No line before the one containing "last year. (A Copa do Mundo" should appear; that line and all lines after it, through the end of the data, are to be set down exactly.

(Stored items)

###

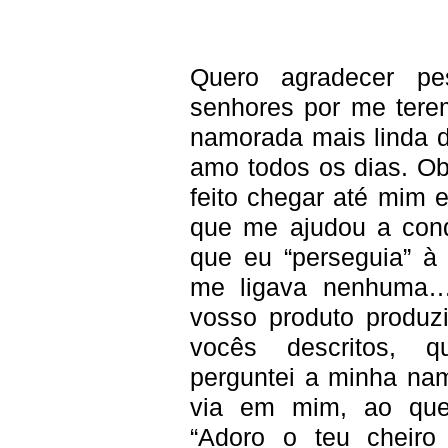
Quero agradecer pe
senhores por me terem
namorada mais linda 
amo todos os dias. Ob
feito chegar até mim 
que me ajudou a conq
que eu “perseguia” à
me ligava nenhuma…
vosso produto produzi
vocês descritos, 
perguntei a minha na
via em mim, ao que
“Adoro o teu cheiro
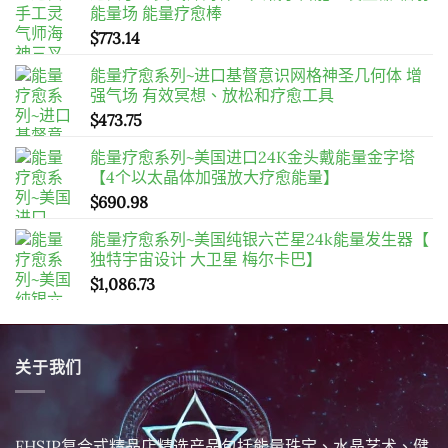
能量场 能量疗愈棒
$
773.14
能量疗愈系列~进口基督意识网格神圣几何体 增
强气场 有效冥想、放松和疗愈工具
$
473.75
能量疗愈系列~美国进口24K金头戴能量金字塔
【4个以太晶体加强放大疗愈能量】
$
690.98
能量疗愈系列~美国纯银六芒星24k能量发生器【
独特宇宙设计 大卫星 梅尔卡巴】
$
1,086.73
关于我们
FHSJP复合式精品店精选产品包括能量珠宝、水晶艺术、健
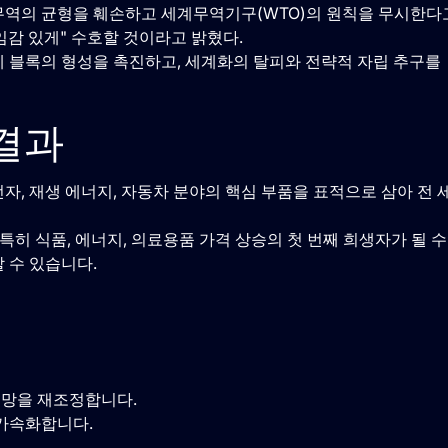
무역의 균형을 훼손하고 세계무역기구(WTO)의 원칙을 무시한다
임감 있게" 수호할 것이라고 밝혔다.
제 블록의 형성을 촉진하고, 세계화의 탈피와 전략적 자립 추구를
결과
자, 재생 에너지, 자동차 분야의 핵심 부품을 표적으로 삼아 전 
특히 식품, 에너지, 의료용품 가격 상승의 첫 번째 희생자가 될 수
 수 있습니다.
급망을 재조정합니다.
 가속화합니다.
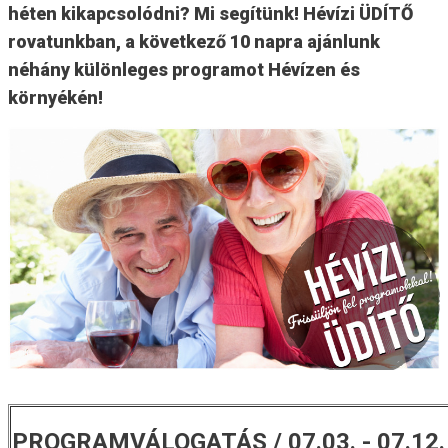
héten kikapcsolódni? Mi segítünk! Hévízi ÜDÍTŐ
rovatunkban, a következő 10 napra ajánlunk
néhány különleges programot Hévízen és
környékén!
PROGRAMVÁLOGATÁS / 07.03. - 07.12.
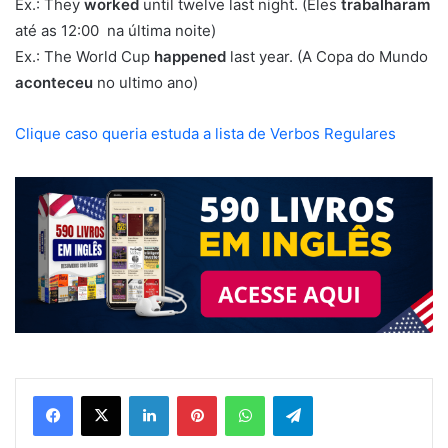
Ex.: They
worked
until twelve last night. (Eles
trabalharam
até as 12:00 na última noite)
Ex.: The World Cup
happened
last year. (A Copa do Mundo
aconteceu
no ultimo ano)
Clique caso queria estuda a lista de Verbos Regulares
Linkedin
Pinterest
WhatsApp
Telegram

###

■ **The answer**
last year. (A Copa do Mundo
aconteceu
no ultimo ano)
Clique caso queria estuda a lista de Verbos Regulares
Linkedin
Pinterest
WhatsApp
Telegram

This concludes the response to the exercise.